Personal information
- Born: 17 October 1981 (age 44)

Sport
- Sport: Rowing
- Club: Swan River Rowing Club

Medal record
Men's rowing
Representing Australia
World Rowing U23 Championships
| Gold medal – first place | 2003 Belgrade | LM4- |
| Silver medal – second place | 2002 Genoa | LM2- |
World Rowing Championships
| Gold medal – first place | 2011 Bled | LM8+ |
| Silver medal – second place | 2010 Karapiro | LM8+ |
| Bronze medal – third place | 2004 Banyoles | LM8+ |
| Bronze medal – third place | 2007 Munich | LM2- |

= Ross Brown (rower) =

Australian rower (born 1981)

Ross Brown (born 17 October 1981) is an Australian former national and world champion lightweight rower.

==Club and state rowing==
Born in Bentley, Western Australia, Brown was educated at Aquinas College, where he took up rowing. His senior club rowing was with the Swan River Rowing Club before winning a scholarship to the Western Australian Institute of Sport.

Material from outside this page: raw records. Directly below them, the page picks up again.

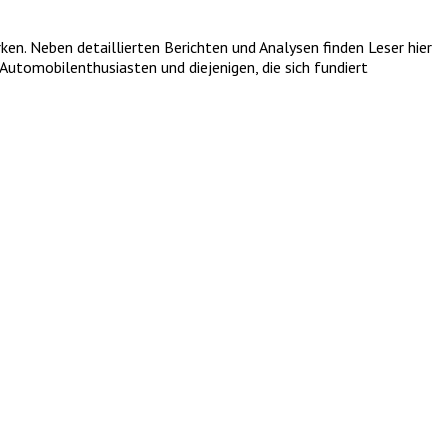
. Neben detaillierten Berichten und Analysen finden Leser hier
utomobilenthusiasten und diejenigen, die sich fundiert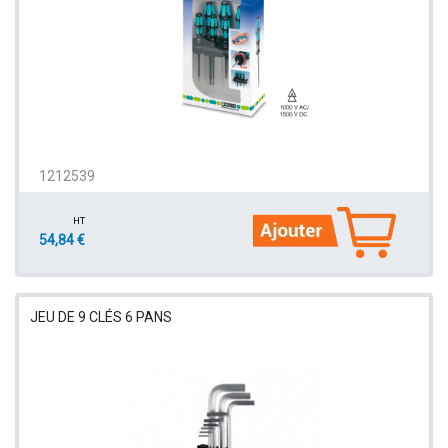
1212539
HT
54,84 €
JEU DE 9 CLÉS 6 PANS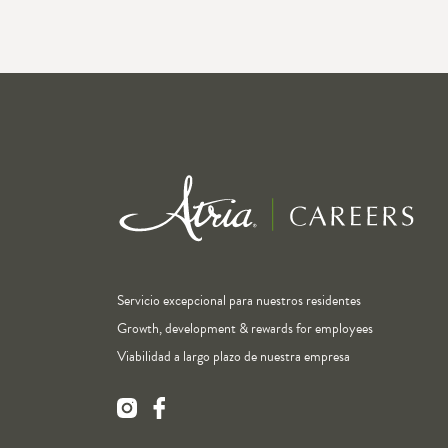
Servicio excepcional para nuestros residentes
Growth, development & rewards for employees
Viabilidad a largo plazo de nuestra empresa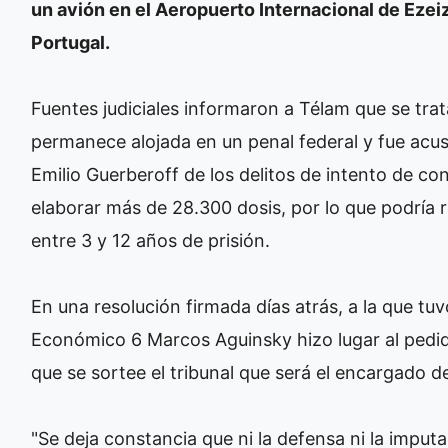
un avión en el Aeropuerto Internacional de Ezei
Portugal.
Fuentes judiciales informaron a Télam que se trat
permanece alojada en un penal federal y fue acus
Emilio Guerberoff de los delitos de intento de co
elaborar más de 28.300 dosis, por lo que podría re
entre 3 y 12 años de prisión.
En una resolución firmada días atrás, a la que tuv
Económico 6 Marcos Aguinsky hizo lugar al pedido
que se sortee el tribunal que será el encargado de
"Se deja constancia que ni la defensa ni la imput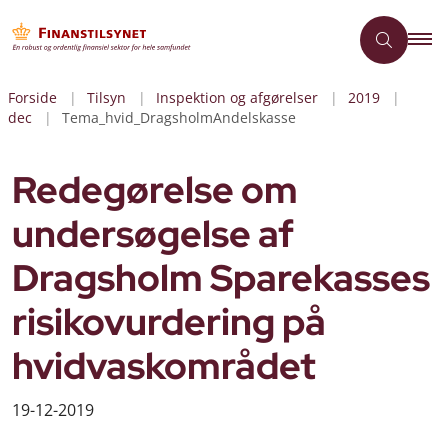
Forside
Tilsyn
Inspektion og afgørelser
2019
dec
Tema_hvid_DragsholmAndelskasse
Redegørelse om
undersøgelse af
Dragsholm Sparekasses
risikovurdering på
hvidvaskområdet
19-12-2019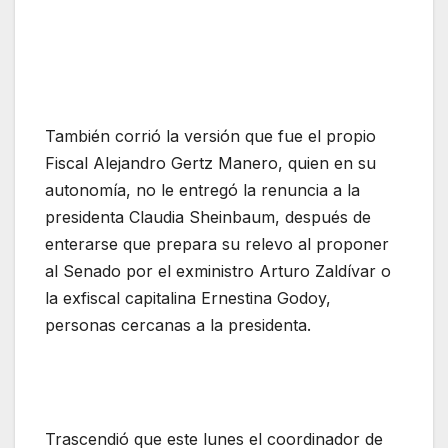
También corrió la versión que fue el propio
Fiscal Alejandro Gertz Manero, quien en su
autonomía, no le entregó la renuncia a la
presidenta Claudia Sheinbaum, después de
enterarse que prepara su relevo al proponer
al Senado por el exministro Arturo Zaldívar o
la exfiscal capitalina Ernestina Godoy,
personas cercanas a la presidenta.
Trascendió que este lunes el coordinador de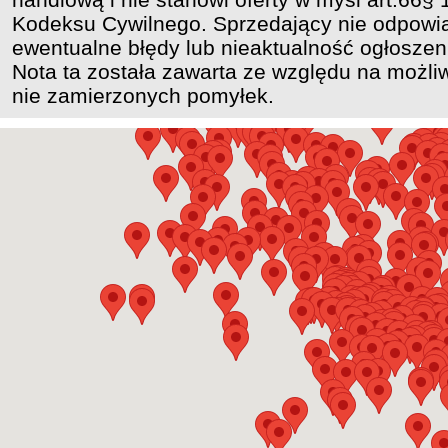
Kodeksu Cywilnego. Sprzedający nie odpowi
ewentualne błędy lub nieaktualność ogłoszen
Nota ta została zawarta ze względu na możli
nie zamierzonych pomyłek.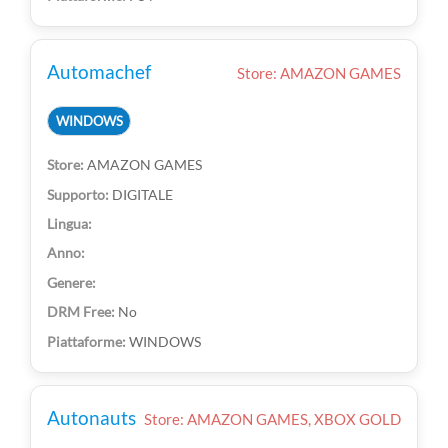
Automachef
Store: AMAZON GAMES
WINDOWS
AMAZON GAMES
DIGITALE
No
WINDOWS
Autonauts
Store: AMAZON GAMES, XBOX GOLD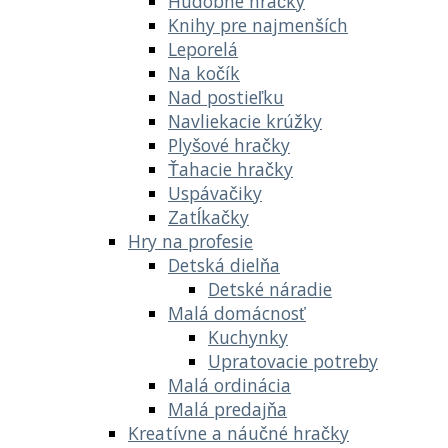
Hudobné hračky
Knihy pre najmenších
Leporelá
Na kočík
Nad postieľku
Navliekacie krúžky
Plyšové hračky
Ťahacie hračky
Uspávačiky
Zatĺkačky
Hry na profesie
Detská dielňa
Detské náradie
Malá domácnosť
Kuchynky
Upratovacie potreby
Malá ordinácia
Malá predajňa
Kreatívne a náučné hračky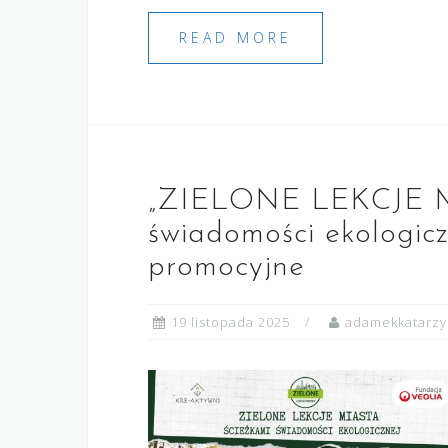
READ MORE
„ZIELONE LEKCJE M
świadomości ekologicz
promocyjne
19 listopada 2025
adamekkatarz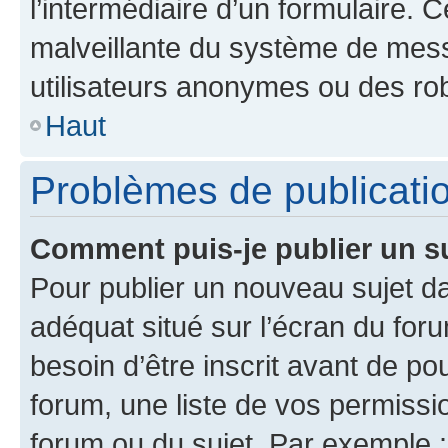
l’intermédiaire d’un formulaire. 
malveillante du système de mess
utilisateurs anonymes ou des ro
Haut
Problèmes de publicati
Comment puis-je publier un s
Pour publier un nouveau sujet da
adéquat situé sur l’écran du for
besoin d’être inscrit avant de p
forum, une liste de vos permissi
forum ou du sujet. Par exemple 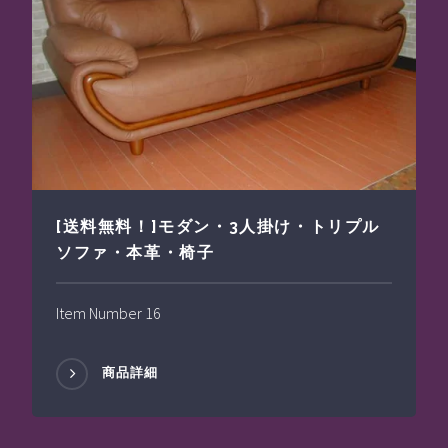
[送料無料！]モダン・3人掛け・トリプル
ソファ・本革・椅子
Item Number 16
商品詳細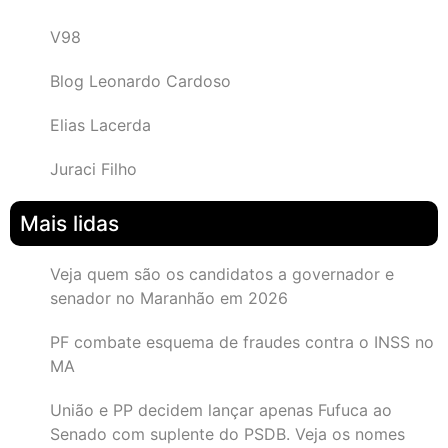
V98
Blog Leonardo Cardoso
Elias Lacerda
Juraci Filho
Mais lidas
Veja quem são os candidatos a governador e
senador no Maranhão em 2026
PF combate esquema de fraudes contra o INSS no
MA
União e PP decidem lançar apenas Fufuca ao
Senado com suplente do PSDB. Veja os nomes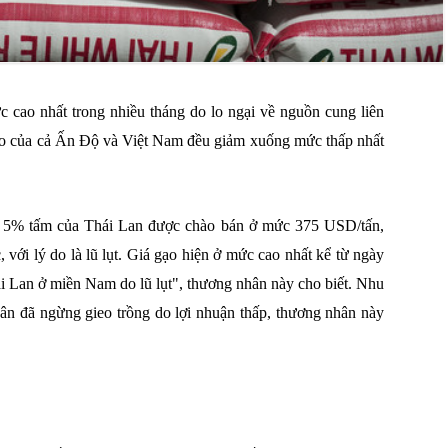
c cao nhất trong nhiều tháng do lo ngại về nguồn cung liên
gạo của cả Ấn Độ và Việt Nam đều giảm xuống mức thấp nhất
o 5% tấm của Thái Lan được chào bán ở mức 375 USD/tấn,
 với lý do là lũ lụt. Giá gạo hiện ở mức cao nhất kể từ ngày
ái Lan ở miền Nam do lũ lụt", thương nhân này cho biết. Nhu
dân đã ngừng gieo trồng do lợi nhuận thấp, thương nhân này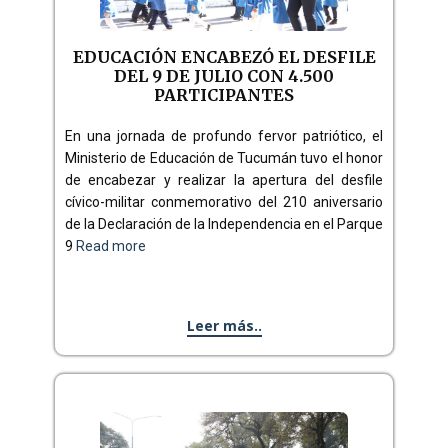
EDUCACIÓN ENCABEZÓ EL DESFILE
DEL 9 DE JULIO CON 4.500
PARTICIPANTES
En una jornada de profundo fervor patriótico, el
Ministerio de Educación de Tucumán tuvo el honor
de encabezar y realizar la apertura del desfile
cívico-militar
conmemorativo del 210 aniversario
de la Declaración de la Independencia en el Parque
9
Read more
Leer más..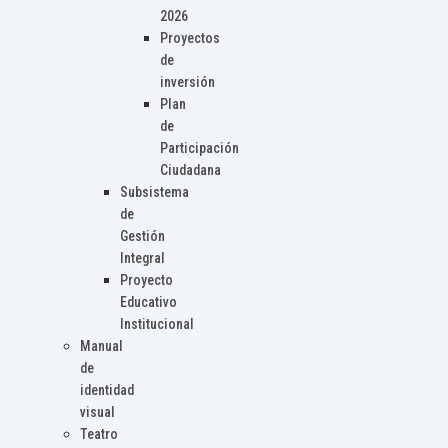
2026
Proyectos
de
inversión
Plan
de
Participación
Ciudadana
Subsistema
de
Gestión
Integral
Proyecto
Educativo
Institucional
Manual
de
identidad
visual
Teatro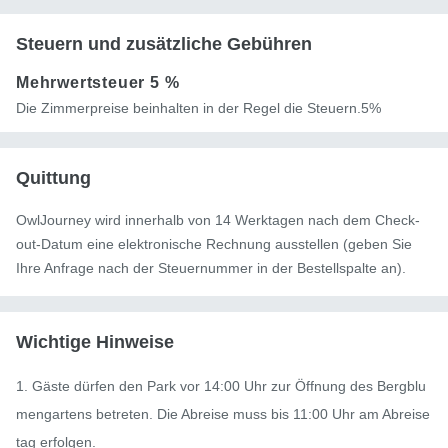
Steuern und zusätzliche Gebühren
Mehrwertsteuer
5 %
Die Zimmerpreise beinhalten in der Regel die Steuern.5%
Quittung
OwlJourney wird innerhalb von 14 Werktagen nach dem Check-
out-Datum eine elektronische Rechnung ausstellen (geben Sie
Ihre Anfrage nach der Steuernummer in der Bestellspalte an).
Wichtige Hinweise
1. Gäste dürfen den Park vor 14:00 Uhr zur Öffnung des Bergblu
mengartens betreten. Die Abreise muss bis 11:00 Uhr am Abreise
tag erfolgen.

From 2002 to 2004 and from 2006 to 2011 Brown was selected to represent Western Australia in the men's lightweight four contesting the Penrith Cup at the Interstate Regatta within the Australian Rowing Championships. He was in the victorious West Australian fours of 2007, 2008 and 2009.

==International representative rowing==
Brown first represented Australia at the 2002 World Rowing Cup II in Lucerne in a lightweight coxless pair with his West Australian team-mate Tom Nicholls which placed sixth. They rowed together that same year in the World Rowing U23 Championships in Genoa taking the silver medal. In 2003 Brown and Nicholls teamed up with the Tasmanians Tom Gibson and Cameron Wurf in a lightweight coxless four. They finished in overall twelfth place at the World Rowing Cup III in Lucerne but then at the 2003 World Rowing U23 Championships in Belgrade they took the gold medal and claimed an U23 World Championship.

At the 2004 World Rowing Championships in Banyoles he won a bronze medal in the lightweight eight. At Gifu, Japan 2005 he raced in a lightweight coxless pair with George Roberts and finished in eleventh place. He continued in the coxless pair in 2007 and at the World Rowing Championships with Michael McBryde he won bronze. In 2009 he rowed in a lightweight coxless four at the World Championships to a fourteenth placing.

In 2010 at the World Championships in Lake Karapiro, Brown was seated at bow in the Australian men's lightweight eight who placed second and won the silver medal. The lightweight eight stayed together into 2011 with the changeout of Perry Ward and Angus Tyers for Rod Chisolm and Tom Gibson and a move of Darryn Purcell into the stroke seat. At the 2011 World Championships in Bled they raced their final to perfection coming through the field from the 500mark, sitting second at the 1000 and the 1500, and running down the Italians in the last 200m to take the gold by 0.17seconds, winning Brown his first and only World Championship title.

==Post competitive rowing==
After winning gold at the 2011 World Rowing Championships in the men's lightweight eight, he became the High Performance Development Officer with Rowing Australia.